Relation between managed money and fiat money
Managed Money and Fiat Money are alike in that they are representative or paper money, having relatively little or no intrinsic value apart from the law or practice of the state.” (Keynes 1930, p.8)
History of managed money
- 1717 Isaac Newton (Master of the English mint) unintentionally overvalued gold, pushing silver out of circulation and putting England on a gold standard (formalized in 1816)
- XIX century the age of metallic standards: gold, silver, bi-metallic
- 1880-1914 Heyday of the international gold standard
- 1914-1944 attempts to reestablish the Gold Standard, Gold Exchange standard, suspension of convertibility and monetary disorder
- 1944 – 1971 The Bretton woods regime
- 1971 End of dollar convertibility into gold
Bank money
Co-exists with state money
Belonged to the state
Banks that create money - one special bank but private banks also produce.
The Bank of England (oldest central bank in the world) used to be private and used to pay dividends to its shareholders and it was publicized by the labour party in the year 1946.
Base money
Base money = Currency + Bank reserves (state money).
Bank deposits
- Bank Deposits = Current Accounts + TS Deposits
- Current account deposits a.k.a. Sight deposits, Demand deposits
- Held by the public and companies to settle all types of payments
- Time / saving deposits (Less liquid that CAD)
- Held as a saving instrument
Money supply
- Money Supply = Currency + Bank Deposits
* Part of the money supply comes directly from the State (via the central bank), part comes from the banking system
Monetary aggregates
Empirical counterparts of Money supply
Quantitative definition of Money
Narrow money (M1)
Includes currency, i.e. banknotes and coins, as well as balances which can immediately be converted into currency or used for cashless payments, i.e. overnight deposits.
Intermediate money (M2)
comprises narrow money (M1) and, in addition, deposits with a maturity of up to two years and deposits redeemable at a period of notice of up to three months. Depending on their degree of moneyness, such deposits can be converted into components of narrow money, but in some cases there may be restrictions involved, such as the need for advance notification, delays, penalties or fees. The definition of M2 reflects the particular interest in analysing and monitoring a monetary aggregate that, in addition to currency, consists of deposits which are liquid.
Broad Money (M3)
Comprises M2 and marketable instruments issued by the MFI sector (e.g Money Market Fund shares/units).
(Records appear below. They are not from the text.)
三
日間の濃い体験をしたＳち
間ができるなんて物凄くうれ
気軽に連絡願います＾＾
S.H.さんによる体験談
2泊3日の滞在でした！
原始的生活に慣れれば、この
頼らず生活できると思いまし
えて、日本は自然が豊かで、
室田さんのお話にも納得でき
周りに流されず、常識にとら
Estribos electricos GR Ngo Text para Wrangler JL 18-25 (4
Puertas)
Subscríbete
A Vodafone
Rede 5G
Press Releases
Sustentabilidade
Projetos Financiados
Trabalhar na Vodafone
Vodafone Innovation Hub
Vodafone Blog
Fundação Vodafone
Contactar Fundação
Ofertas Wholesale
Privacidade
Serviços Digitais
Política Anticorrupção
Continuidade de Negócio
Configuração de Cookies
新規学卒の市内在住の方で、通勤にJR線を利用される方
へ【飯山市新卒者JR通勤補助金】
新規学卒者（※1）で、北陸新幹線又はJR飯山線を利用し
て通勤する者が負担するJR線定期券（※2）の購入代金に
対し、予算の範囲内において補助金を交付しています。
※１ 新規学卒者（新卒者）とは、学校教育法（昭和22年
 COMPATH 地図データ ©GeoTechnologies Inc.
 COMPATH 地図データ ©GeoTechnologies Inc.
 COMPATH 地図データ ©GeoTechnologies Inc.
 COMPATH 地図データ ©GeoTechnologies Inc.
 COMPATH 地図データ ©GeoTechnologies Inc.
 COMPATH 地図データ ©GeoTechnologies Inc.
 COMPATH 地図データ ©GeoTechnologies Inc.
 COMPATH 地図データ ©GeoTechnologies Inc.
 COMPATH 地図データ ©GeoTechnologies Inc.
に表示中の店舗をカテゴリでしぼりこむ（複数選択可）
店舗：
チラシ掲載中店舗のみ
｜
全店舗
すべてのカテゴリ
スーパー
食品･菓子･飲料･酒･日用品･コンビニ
As a result of their inclusion, M3 is less affected by substitution between various liquid asset categories than narrower definitions of money, and is therefore more stable.
Monetary aggregates
The ECB calculates the growth rates of monetary aggregates and of the components and the counterparts to monetary aggregates on the basis of adjusted flows rather than the simple comparison of end-of-period levels.
Stock data
refer to the last day of the period (month or quarter), which can either be the last working day or the last calendar day, depending on national practice.
Growth rate for an index
The growth rate over the n months ending in month t is calculated by dividing the index for month t by the index for month t-n.